Dead Tree Edition had a bit of a breakthrough this week when the Milwaukee Journal Sentinel, and subsequently the Associated Press, cited my article Quad/Graphics Has Quarterly Loss, Eyes Plant Shutdowns.
Scores of magazines, newsletters, and Web sites have referenced Dead Tree Edition during its 19 months of existence. I depend upon such referrals for most of my readers because I’m a klutz when it comes to search-engine optimization or social media (though I did my first retweet last week. I couldn't resist Margie Dana's comment: “B&N launches ebook self-publishing service called ‘Pubit’. God forbid you hit ‘c’ instead of ‘t.’ What a name!”).
But, as far as I know, John Schmid’s article in the Journal Sentinel is the first citation of Dead Tree Edition in a major daily newspaper, and the AP pickup of the story was also a first. (Gordon Hamilton of the Vancouver Sun has called Dead Tree Edition "one of my favourite sources for updates on the scandalous American black liquor subsidy," but his references to my work have only been in his blog, not the actual newspaper.)

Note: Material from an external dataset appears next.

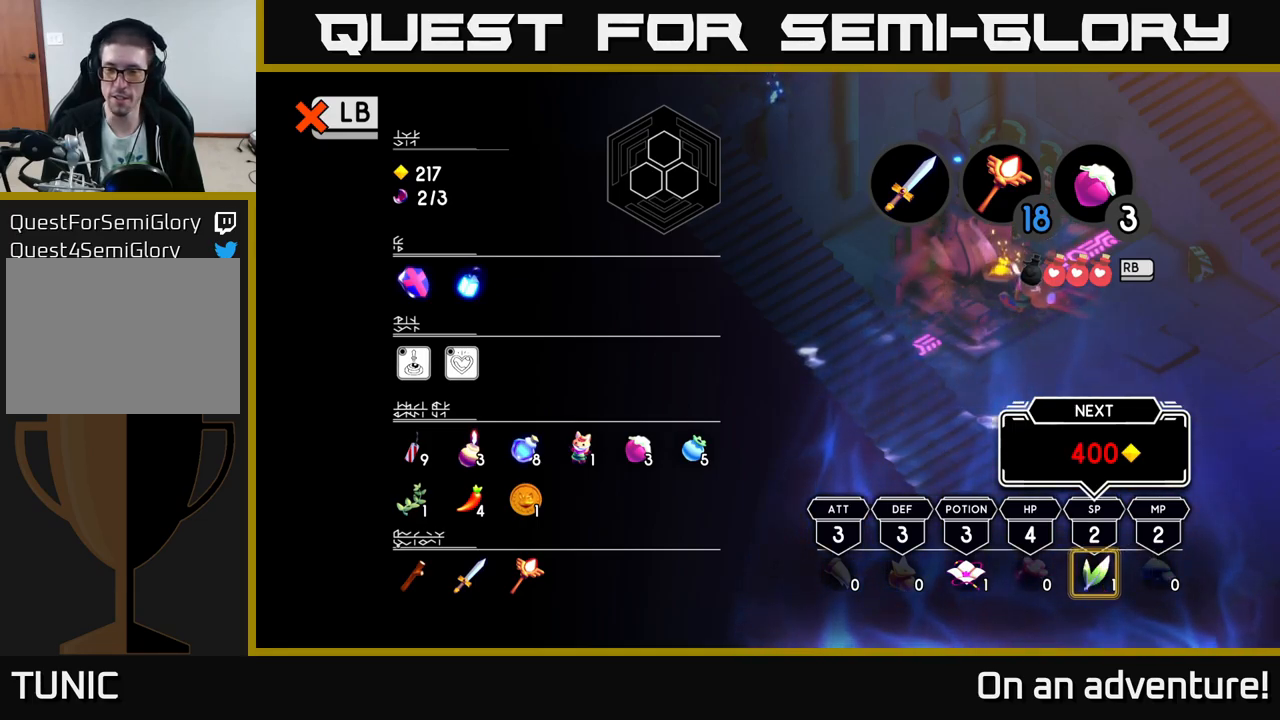
{"buttons": [], "left_stick": "center", "right_stick": "center", "events": []}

I've tried to give newspapers tips about news in their area based on my articles about nearby paper mills or postal facilities. But the typical American newspaper has put up a firewall between its reporters and the public.

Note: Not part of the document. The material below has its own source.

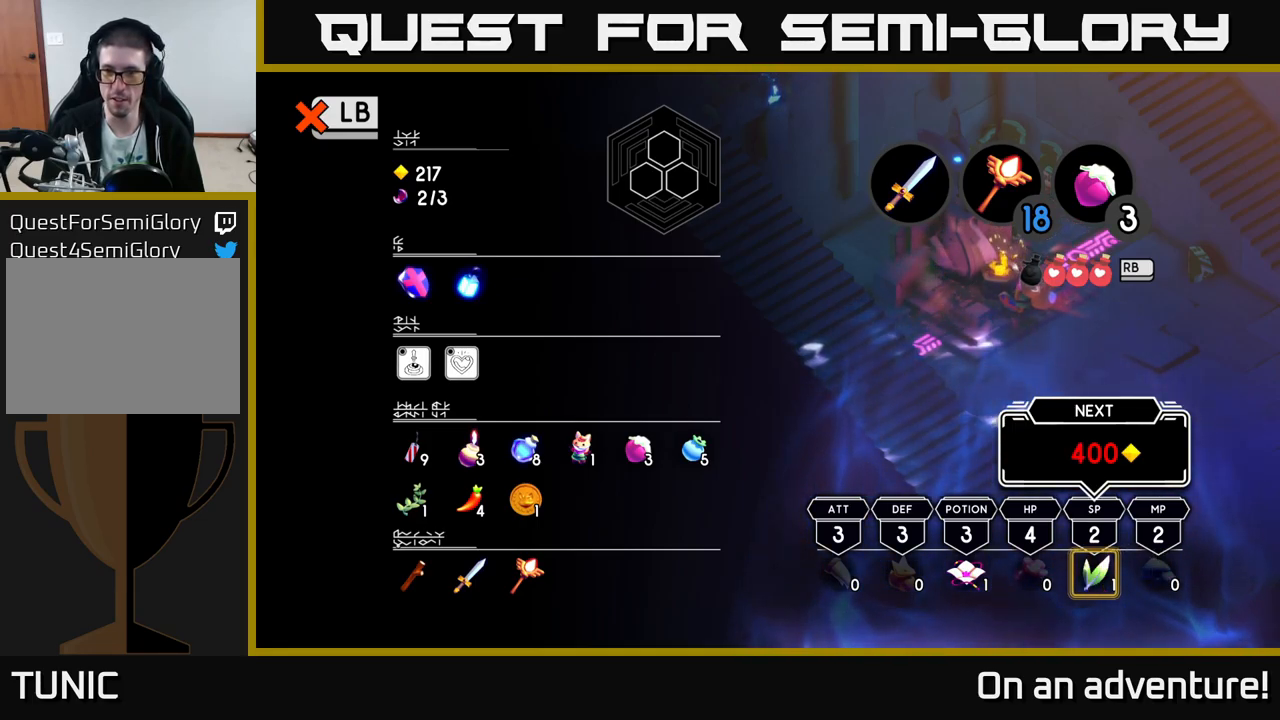
{"buttons": [], "left_stick": "center", "right_stick": "center", "events": []}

Have a hot tip to pass along to a reporter about something on his beat? Be prepared to fill out a generic “Contact us” form on the newspaper's Web site – and then to hear nothing.
But I do think that, faced with shrinking news-coverage resources, savvy professional journalists will follow Schmid's and Hamilton's example by looking to knowledgeable amateur writers as a source of leads and insight. The strategy is already fairly common at some business-to-business magazines.
An irony of this week's breakthrough is that the article Schmid cited took a slap at reporters for only reading news releases and not actual source documents. Schmid proved me wrong by digging into Quad's 300+-page "S4" report for the reporting in his article.